第21話
「それじゃ招待する人も大変じゃない?」
「身内だけでやるからいいって。もう式場も全部手配してあるから、おふくろたちは来てくれるだけでいいからって」
ようは完璧に蚊帳の外に置かれたのだ。それが母には納得がいかないらしかった。
「ゆかりからも言ってちょうだい。結婚は個人のことじゃないのだから、ちゃんとしなさいって」
未婚者の私がそれを兄に告げたとて説得力にかける、といったが絶対頼むわよ、といって電話は切れた。とりあえず連絡はするけど、結果に責任はもてないとだけいっておいた。
アドレス帳から出すまでもなく、以前の着暦に兄はいた。
「もしもし、今いい?」
『おう、ゆかりか。どうした』
「どうしたじゃないよ。結婚式のこと、母さん怒ってたよ」
爪楊枝の上、蚕はしゃくとりむしみたいに動いていた。爪楊枝を縦にしてみたが、落ちなかった。
『ああ、やっぱりか』
「やっぱりって。わかっていたなら」
『わかっていたからだよ。俺は由美子と結婚するって決めたんだ。あの人を説得していたら、結婚遅れるだろ。それに俺は早くあいつとの子供が欲しい。できちゃった婚はあいつが嫌がるから』
自分でわかった。今、頬が動いた。目が熱い。鼻の奥がつんとする。それがどんな現象をもたらすのか知っている。唇をかんで、目を閉じる。ゆっくりと口だけで笑った。
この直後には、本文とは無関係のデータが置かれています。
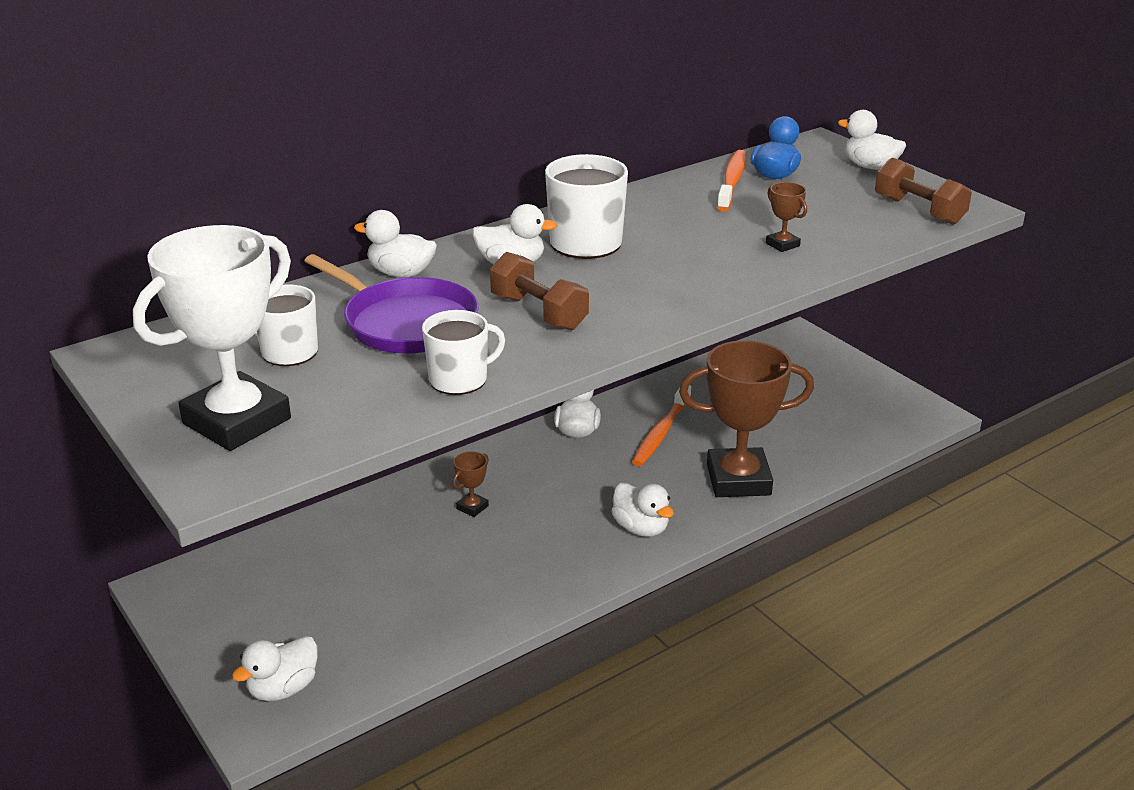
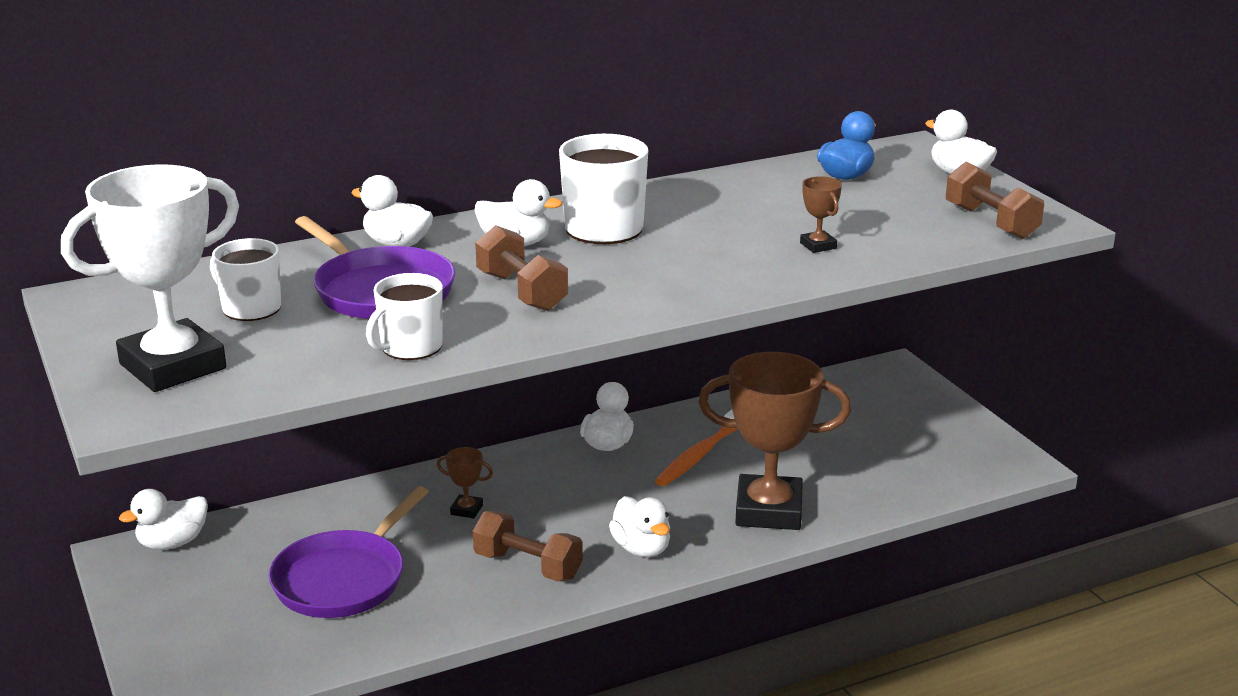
camera: 10 degrees right, 5 degrees down
(283, 688) = (210, 663): white duck -> white duck (172, 543)
(381, 588) = (343, 579): none -> purple pan
(459, 379) = (410, 347): white mug -> white mug turned 150 degrees clockwise
(472, 507) = (466, 510): brown trophy -> brown trophy turned 60 degrees clockwise
(546, 556) = (528, 566): none -> brown dumbbell
(732, 181) = (794, 179): orange toothbrush -> none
「それなら、そう言ってやればいいのに。別に母さんも孫の顔が見たくないわけじゃないだろうに」
手を振った。落ちればいい、そう思った。電話の向こう、兄は珍しく自嘲気味に笑った。
『あの人が嫁に求めるのは、俺との子供を育てていけるか。自分の老後の世話をできるか。つまりそういうことだ。あの人の基準にあるのは自分なんだ。俺が幸せになる、とか言いながらさ』
「そう、え?」
蚕が空中に浮いている。まさか。手を小刻みに揺らした。蚕も揺れる。上ってもこないが、落ちそうにもない。爪楊枝の先にクモのように垂れ下がっていた。
『ああ。俺はあの人の面倒を見る気は有るが、そのために結婚するわけじゃない。由美子が好きだから、愛してるからするんだ』
目をこらしてもよく見えないが、たぶんそこに糸がある。蚕が糸を吐くのは繭を作るときだけではないのか。小さな灰色の黒い頭部と爪楊枝の間をつまんだ。感触はほとんどなかった。爪楊枝をもった右手と糸をつまんだと思われる左手を離せば、蚕は左手の下、揺れていた。
「おまえにいっても仕方ないよな。お袋に直接言えって話だよな」
蚕の衝撃に、幸か不幸か兄の話は頭にあまり入ってこなかった。あの人最後まで話す前にヒステリー起こしそうで怖いんだよなあ、兄は冗談めかした。
『とりあえず、お袋には俺から電話しとくから。面倒かけたな。ありがとう』
「兄さん」
ようやく我にかえった。
『なんだ』
「ううん、なんでもない」
蚕は揺れる。
『そっか、じゃ切るぞ、またな』
冷たい機械音が鼓膜を震わせた。それきり何も聞こえなくなった。